The Yiddish roots of "glitch"

Yes, so?

I’m not saying English or Yiddish aren’t Germanic.

I’m saying characterising Yiddish as simply High German with a different alphabet is a bridge too far.

1 Like

Specifically this was in Al Jaffee’s work, who is Jewish.

4 Likes

There are many words you’re probably familiar with (if American english is your mother tongue, especially) that are Yiddish:

I think you can likely thank food (specifically NYC deli culture) and the influence of Jewish comedians in early Vaudeville for that…

10 Likes

It’s the sound my bare foot made when I step-slid on some raccoon poop in our yard.

1 Like

I did not make that claim, though. Most every linguist would agree that Yiddish would absolutely be placed in the Germanic family, that its origins are in Middle High German, and that it incorporates loan words from near and far. There’s no fight here.

1 Like

This. This statement is what I thought was over-essentializing Yiddish as more or less a form of Middle High German instead of a language of more sources.

You were more expansive in your later comments.

I can see it, especially with its cognates in German and Dutch/Flemish. Glitch, glitschig, and so on. and even French glace. Using it to indicate a slip/skip/stumble is quite fitting in hindsight.
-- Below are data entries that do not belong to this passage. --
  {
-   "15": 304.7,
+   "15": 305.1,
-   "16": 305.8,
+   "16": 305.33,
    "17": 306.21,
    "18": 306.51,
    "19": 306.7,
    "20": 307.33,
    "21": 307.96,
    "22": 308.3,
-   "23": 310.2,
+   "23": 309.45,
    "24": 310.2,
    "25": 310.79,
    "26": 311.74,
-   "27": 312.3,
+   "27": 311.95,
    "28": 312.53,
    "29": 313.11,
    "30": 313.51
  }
I am only a hobby linguist, so I cannot make any claims to the history of Yiddish, nor what Yiddish gave German and vice versa. But it is close enough that when I learned German I could read Yiddish and understand Yiddish speakers.

5 Likes

You have touched on some excellent points here. Standardization of languages is really relatively new: a good deal of this comes with the upheavals of the period around 1848, and attendant nationalisms. Literacy was rarer in general. The entire field of [historical comparative] linguistics comes directly from the field of philology, which is all about tracing texts and manuscripts.

1 Like

Both things are true. I still think this is a distinction without a difference.

Insofar as I did not expand upon ‘more or less’ to indicate that all languages have loan words incorporated, I might see your point, but this feels like an ‘angels dancing on the head of a pin’ kind of argument now. Let’s not fight.
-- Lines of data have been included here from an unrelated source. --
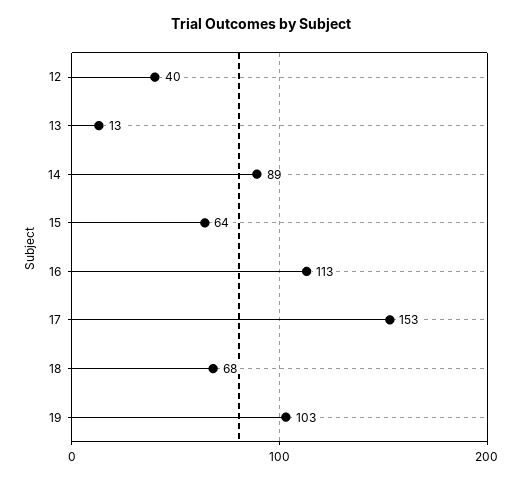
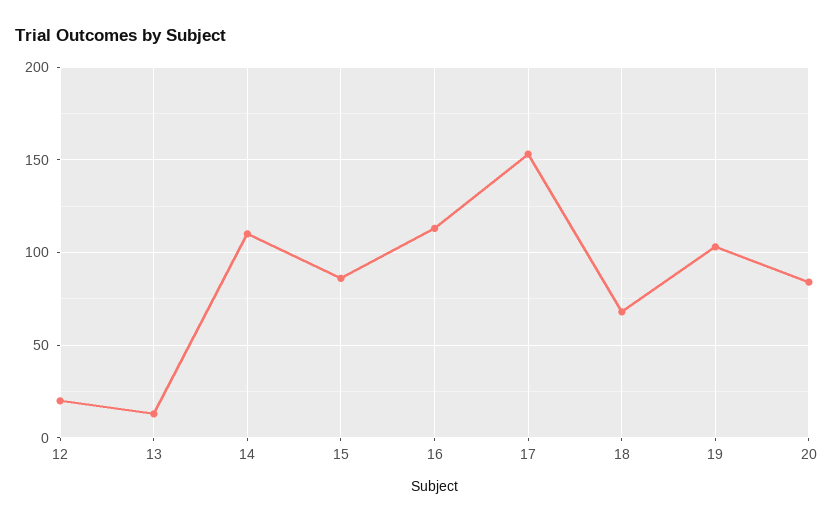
  {
-   "12": 40,
+   "12": 20,
    "13": 13,
-   "14": 89,
+   "14": 110,
-   "15": 64,
+   "15": 85,
    "16": 113,
    "17": 153,
    "18": 68,
-   "19": 103
+   "19": 103,
+   "20": 85
  }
Yiddish is such an expressive language. Schmuck. Kibbitz. Schmatta. My New Jersey in-laws reliably doubletake whenever I manage to slip something into my natural southwestern drawl.

9 Likes

You mistake Middle High German (Mittelhochdeutsch) with the similar term for “proper” German, Hochdeutsch. The former is a term for a regional dialect of written German from older texts, where High German meant Alpine regions. Middle High German was written (I dare not write spoken) to the north of Bavaria but to the south of Low German dialects like Saxony, Prussia, and so on. .

2 Likes

Thank you - I may well have assumed too much. Hochdeutsch vs Plattdeutsch

It doesn’t help that there are two distinct meanings for Hochdeutsch: the academic one for the old form that evolved into Bavarian/Austrian dialect, and the modern term meaning modern German (and is based on the Hannover dialect).

3 Likes

I’ve posted this before, but it seems to belong here too:

English has pursued other languages down alleyways to beat them unconscious and rifle their pockets for new vocabulary.
–James D. Nicoll

5 Likes

Oh please, “glitch” is not a Yiddish word, what schmuck came up with that one.

/s

5 Likes

Some putz* or schnook, undoubtedly.

*(Thanks to MAD #212 for introducing me to that word, almost 40 years ago)

3 Likes

Yiddish really does give us some of our most expressive words to the point where if there is a well known Yiddish synonym, I almost always prefer it:

Klutz
Kvetch
Nosh
Putz
Schmuck
Shtick
Spiel
Tchotchke
Tush
Schmooze
Schlong

4 Likes

Yep. And per my copy of “A Dictionary of Yiddish Slangs & Idioms” (Fred Kogos), Yiddish “… enjoys borrowings from other languages and countries along the routes Jews have painfully traveled since the 11th century, when Yiddish was born.”

All languages are magnets!

3 Likes

I think “spiel” is proper German. And tuchus or tookus is the correct Yiddish word, tush is similar but I think has a different origin.

Strangely, my mother gave me a hard time about using the word “schmuck” when I was a kid, “that’s not a nice word!” Our family isn’t Jewish but my grandfather spoke Yiddish fluently (he apparently needed it for business in the old country.)